Indications for Testing
Testing to diagnose hMPV should be considered, especially during winter and spring (CDC), in the following groups of people who present with respiratory illness :
- Infants and children <10 years with severe respiratory illness
- Adults >65 years
- Immunocompromised patients (children and adults with malignancy or hematopoietic stem cell transplants)
- Patients with exacerbated chronic medical conditions (chronic obstructive pulmonary disease [COPD] or asthma) or comorbidity (lung transplant)
- Preterm infants or those with congenital heart disease, whose conditions increase their risk for severe pneumonia
- Individuals with unexplained respiratory illness in long-term care facilities
In addition to testing for hMPV with direct fluorescent antibody (DFA) staining or a polymerase chain reaction (PCR) assay, concurrent viral testing for other respiratory infections, especially respiratory syncytial virus (RSV) or adenovirus, or for atypical pneumonia agents can be considered, as coinfections do occur. Collection of a high-quality, cellular respiratory specimen is essential for best results.
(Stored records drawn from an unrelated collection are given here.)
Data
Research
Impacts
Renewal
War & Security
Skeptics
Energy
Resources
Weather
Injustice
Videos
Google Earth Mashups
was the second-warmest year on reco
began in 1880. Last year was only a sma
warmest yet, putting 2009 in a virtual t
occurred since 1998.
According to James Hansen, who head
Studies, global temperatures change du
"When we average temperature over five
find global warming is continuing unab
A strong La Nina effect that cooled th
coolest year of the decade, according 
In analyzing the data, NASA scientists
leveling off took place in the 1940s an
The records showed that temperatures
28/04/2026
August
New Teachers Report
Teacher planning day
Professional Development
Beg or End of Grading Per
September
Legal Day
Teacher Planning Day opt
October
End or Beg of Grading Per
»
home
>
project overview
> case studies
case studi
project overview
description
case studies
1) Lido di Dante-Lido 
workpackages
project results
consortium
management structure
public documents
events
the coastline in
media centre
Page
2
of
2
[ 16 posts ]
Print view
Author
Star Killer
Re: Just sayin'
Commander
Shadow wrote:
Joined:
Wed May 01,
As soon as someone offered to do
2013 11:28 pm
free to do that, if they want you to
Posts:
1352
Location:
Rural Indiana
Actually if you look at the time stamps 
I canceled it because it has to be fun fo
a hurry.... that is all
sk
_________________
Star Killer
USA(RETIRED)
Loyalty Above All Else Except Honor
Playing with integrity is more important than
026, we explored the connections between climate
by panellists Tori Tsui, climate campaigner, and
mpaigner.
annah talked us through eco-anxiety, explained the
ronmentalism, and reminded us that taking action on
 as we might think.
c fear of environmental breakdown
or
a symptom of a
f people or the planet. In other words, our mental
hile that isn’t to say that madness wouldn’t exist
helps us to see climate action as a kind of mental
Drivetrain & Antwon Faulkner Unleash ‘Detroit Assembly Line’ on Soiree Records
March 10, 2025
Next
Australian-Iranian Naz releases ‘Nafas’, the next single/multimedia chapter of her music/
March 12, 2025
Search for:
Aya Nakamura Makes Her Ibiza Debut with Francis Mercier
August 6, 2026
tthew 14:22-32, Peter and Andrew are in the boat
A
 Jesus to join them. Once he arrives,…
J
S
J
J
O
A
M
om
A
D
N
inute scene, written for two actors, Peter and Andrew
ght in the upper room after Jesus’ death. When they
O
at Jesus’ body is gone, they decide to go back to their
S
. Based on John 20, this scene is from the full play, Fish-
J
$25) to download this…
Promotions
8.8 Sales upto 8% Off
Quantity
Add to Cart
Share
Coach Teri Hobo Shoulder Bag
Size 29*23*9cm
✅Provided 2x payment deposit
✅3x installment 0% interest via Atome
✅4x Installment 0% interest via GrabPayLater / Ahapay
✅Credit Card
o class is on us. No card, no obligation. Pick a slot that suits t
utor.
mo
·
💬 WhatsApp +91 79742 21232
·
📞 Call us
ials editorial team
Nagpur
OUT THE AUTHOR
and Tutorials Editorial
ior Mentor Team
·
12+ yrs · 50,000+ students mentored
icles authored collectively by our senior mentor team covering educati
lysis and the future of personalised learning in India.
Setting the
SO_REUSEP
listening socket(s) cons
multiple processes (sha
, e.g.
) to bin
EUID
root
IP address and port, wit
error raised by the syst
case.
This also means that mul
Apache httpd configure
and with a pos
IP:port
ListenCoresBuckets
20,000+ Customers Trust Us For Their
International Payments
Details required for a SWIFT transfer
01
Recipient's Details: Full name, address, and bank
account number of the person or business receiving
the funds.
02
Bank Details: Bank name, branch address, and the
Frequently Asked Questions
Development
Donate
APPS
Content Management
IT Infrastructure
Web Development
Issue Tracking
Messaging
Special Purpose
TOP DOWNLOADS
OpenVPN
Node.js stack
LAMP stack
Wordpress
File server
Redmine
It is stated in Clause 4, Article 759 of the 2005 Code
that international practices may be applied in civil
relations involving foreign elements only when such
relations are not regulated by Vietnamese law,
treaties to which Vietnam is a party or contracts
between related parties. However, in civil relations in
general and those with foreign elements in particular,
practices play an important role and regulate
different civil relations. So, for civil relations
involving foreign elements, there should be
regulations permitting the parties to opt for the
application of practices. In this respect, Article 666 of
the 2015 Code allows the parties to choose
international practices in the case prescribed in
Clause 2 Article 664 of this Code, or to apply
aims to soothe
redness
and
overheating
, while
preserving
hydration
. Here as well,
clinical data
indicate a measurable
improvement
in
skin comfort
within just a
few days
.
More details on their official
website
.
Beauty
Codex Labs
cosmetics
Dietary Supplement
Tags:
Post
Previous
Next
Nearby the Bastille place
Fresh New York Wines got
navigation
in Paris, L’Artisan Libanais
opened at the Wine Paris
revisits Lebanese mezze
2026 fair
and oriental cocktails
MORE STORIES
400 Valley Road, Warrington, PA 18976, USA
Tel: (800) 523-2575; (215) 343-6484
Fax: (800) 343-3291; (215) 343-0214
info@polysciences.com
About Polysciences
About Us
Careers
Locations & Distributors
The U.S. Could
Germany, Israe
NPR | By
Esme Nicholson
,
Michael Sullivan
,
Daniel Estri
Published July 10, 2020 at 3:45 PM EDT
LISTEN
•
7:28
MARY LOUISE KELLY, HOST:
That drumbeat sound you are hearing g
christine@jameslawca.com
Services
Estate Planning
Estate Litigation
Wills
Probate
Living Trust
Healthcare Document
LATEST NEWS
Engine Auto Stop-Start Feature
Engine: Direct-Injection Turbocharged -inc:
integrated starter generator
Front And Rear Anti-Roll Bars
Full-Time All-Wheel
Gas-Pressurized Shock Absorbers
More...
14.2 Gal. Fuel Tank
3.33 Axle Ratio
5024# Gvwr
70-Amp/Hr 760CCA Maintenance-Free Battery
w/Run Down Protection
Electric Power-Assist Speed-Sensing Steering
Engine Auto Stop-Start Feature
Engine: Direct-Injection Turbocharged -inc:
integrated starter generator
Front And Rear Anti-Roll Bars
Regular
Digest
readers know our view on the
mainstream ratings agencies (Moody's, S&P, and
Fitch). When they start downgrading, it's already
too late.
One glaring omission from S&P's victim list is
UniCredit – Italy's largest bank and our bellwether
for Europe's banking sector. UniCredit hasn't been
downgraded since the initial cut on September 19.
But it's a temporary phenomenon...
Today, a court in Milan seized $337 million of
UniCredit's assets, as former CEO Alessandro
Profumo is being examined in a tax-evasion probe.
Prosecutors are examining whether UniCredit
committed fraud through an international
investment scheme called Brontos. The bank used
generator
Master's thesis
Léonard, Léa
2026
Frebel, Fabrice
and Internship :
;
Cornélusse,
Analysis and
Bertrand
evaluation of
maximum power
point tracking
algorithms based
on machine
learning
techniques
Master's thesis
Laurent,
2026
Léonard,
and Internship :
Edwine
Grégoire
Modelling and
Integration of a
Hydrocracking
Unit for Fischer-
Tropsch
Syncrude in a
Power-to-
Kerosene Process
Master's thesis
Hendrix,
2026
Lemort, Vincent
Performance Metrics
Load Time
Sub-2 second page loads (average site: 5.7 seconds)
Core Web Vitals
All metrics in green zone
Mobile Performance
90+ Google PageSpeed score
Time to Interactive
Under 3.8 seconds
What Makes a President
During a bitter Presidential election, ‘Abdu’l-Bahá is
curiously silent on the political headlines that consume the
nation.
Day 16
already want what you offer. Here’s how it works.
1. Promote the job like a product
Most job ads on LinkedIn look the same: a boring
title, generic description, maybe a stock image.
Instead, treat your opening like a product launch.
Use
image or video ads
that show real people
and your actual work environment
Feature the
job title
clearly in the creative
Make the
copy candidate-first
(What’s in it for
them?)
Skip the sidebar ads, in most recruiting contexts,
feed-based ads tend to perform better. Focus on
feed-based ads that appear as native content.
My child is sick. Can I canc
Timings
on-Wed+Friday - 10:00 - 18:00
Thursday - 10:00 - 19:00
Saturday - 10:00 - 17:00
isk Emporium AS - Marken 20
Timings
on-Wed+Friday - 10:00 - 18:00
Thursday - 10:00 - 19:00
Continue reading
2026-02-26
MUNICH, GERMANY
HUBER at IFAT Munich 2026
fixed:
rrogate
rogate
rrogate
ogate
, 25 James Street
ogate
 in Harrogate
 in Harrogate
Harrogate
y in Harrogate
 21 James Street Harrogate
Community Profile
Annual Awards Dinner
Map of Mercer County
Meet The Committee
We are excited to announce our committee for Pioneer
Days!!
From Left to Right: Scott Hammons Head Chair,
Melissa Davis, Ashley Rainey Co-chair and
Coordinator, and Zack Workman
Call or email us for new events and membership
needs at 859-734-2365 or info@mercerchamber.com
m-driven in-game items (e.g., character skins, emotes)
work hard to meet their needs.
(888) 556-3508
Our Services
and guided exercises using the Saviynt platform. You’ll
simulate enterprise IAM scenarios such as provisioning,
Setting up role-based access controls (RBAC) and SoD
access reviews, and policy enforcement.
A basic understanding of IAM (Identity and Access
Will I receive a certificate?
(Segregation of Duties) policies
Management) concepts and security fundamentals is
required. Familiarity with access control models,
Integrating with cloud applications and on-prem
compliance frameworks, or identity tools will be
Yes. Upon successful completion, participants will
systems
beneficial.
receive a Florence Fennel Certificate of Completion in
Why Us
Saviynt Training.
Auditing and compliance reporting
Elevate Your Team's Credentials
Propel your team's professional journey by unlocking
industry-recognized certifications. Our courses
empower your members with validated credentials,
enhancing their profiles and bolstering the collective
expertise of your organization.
Direct Fluorescent Antibody Testing
DFA staining is ideal as an initial test for both adults and children because it allows for simple, rapid detection of viral proteins from clinical samples at low cost and with acceptable sensitivity, thereby enabling early medical management. The sensitivity is highly dependent on an adequate specimen and the point during the illness at which the specimen is collected. When it is used, DFA should be considered a first-line approach; PCR testing should then be added to confirm negative results.
Polymerase Chain Reaction Testing
Molecular testing by reverse-transcriptase PCR (RT-PCR) in nasopharyngeal swabs and aspirates is highly sensitive in diagnosing hMPV, as well as other respiratory viruses. RT-PCR assays for hMPV as a single target or as part of a viral respiratory panel are available and offer higher sensitivities than DFA staining, but these tests are more expensive and may have slower turnaround times, which can impact patient care. Because of its higher sensitivity, PCR testing should be used to confirm a negative DFA result, especially in children and immunocompromised patients in whom hMPV is still suspected.
Viral culture is not recommended because hMPV is difficult to isolate in conventionally used cell lines and grows slowly and inefficiently in cell culture, requiring >2 weeks before the onset of damage in host cells; it also has low sensitivity.